Triple negative breast cancer often strikes young African-American and Hispanic women and spreads to the lungs and brain. There are no approved drug treatments for this type of breast cancer other than chemotherapy. Clearly, there is a pressing need to develop better treatments for this disease. We have developed a new approach that uses diet to prime tumor cells to respond better to cancer drugs. The diet we are using is similar to a vegetarian diet. We will test this diet in combination with a new drug that kills tumor cells in mice and in patients with triple-negative breast cancer. We predict that the combination will be better than the drug alone. Our goal is to improve survival for patients with triple negative breast cancer.

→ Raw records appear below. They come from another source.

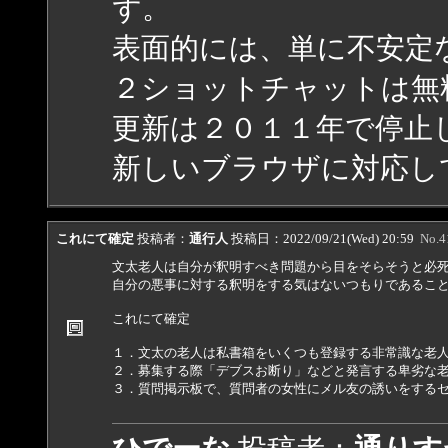
ず。
表面的には、単に不安定
２ショットチャットは無
更新は２０１１年で停止
新しいブラウザに対応し
これにて確定
投稿者：
通行人
投稿日：2022/09/21(Wed) 20:59
No.4
文太老人は自分が釈明すべき問題から目をそらそうと必
自分の悪事に対する釈明をする気はないつもりであるこ
これにて確定
１．文太の老人は私書箱をいくつも登録する非常識な老
２．募集する際「デブスお断り」などと発言する卑劣な
３．質問掲示板で、質問者の女性にメル友の誘いをする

Despite improvements in treatment, breast cancers recur in some patients years after their initial treatment. Recurrent cancers arise from the small number of cancer cells that survive standard treatments, and ultimately resume growth. We have developed a way to find these cancer cells in mice and in patients, have identified how these cancer cells survive, and have found drugs that can kill them. In particular, we have found that treating mice with drugs that block a protein called “c-MET” can kill residual cancer cells and thereby prevent breast cancers from recurring. Our goal is to now to determine whether we can use this approach in patients. To accomplish this, we will first study when c-MET gets “turned on” in cancer cells that survive treatment in patients. Second, we will treat mice bearing cancer cells with the anti-c-MET drug to determine if it will kill these cells and thereby prevent breast cancers from coming back. Third, based on these findings we will plan a clinical trial for women with breast cancer that will be able to determine whether anti-c-MET drugs can kill residual cancer cells and, ultimately, whether it can reduce recurrence and increase the likelihood of cure.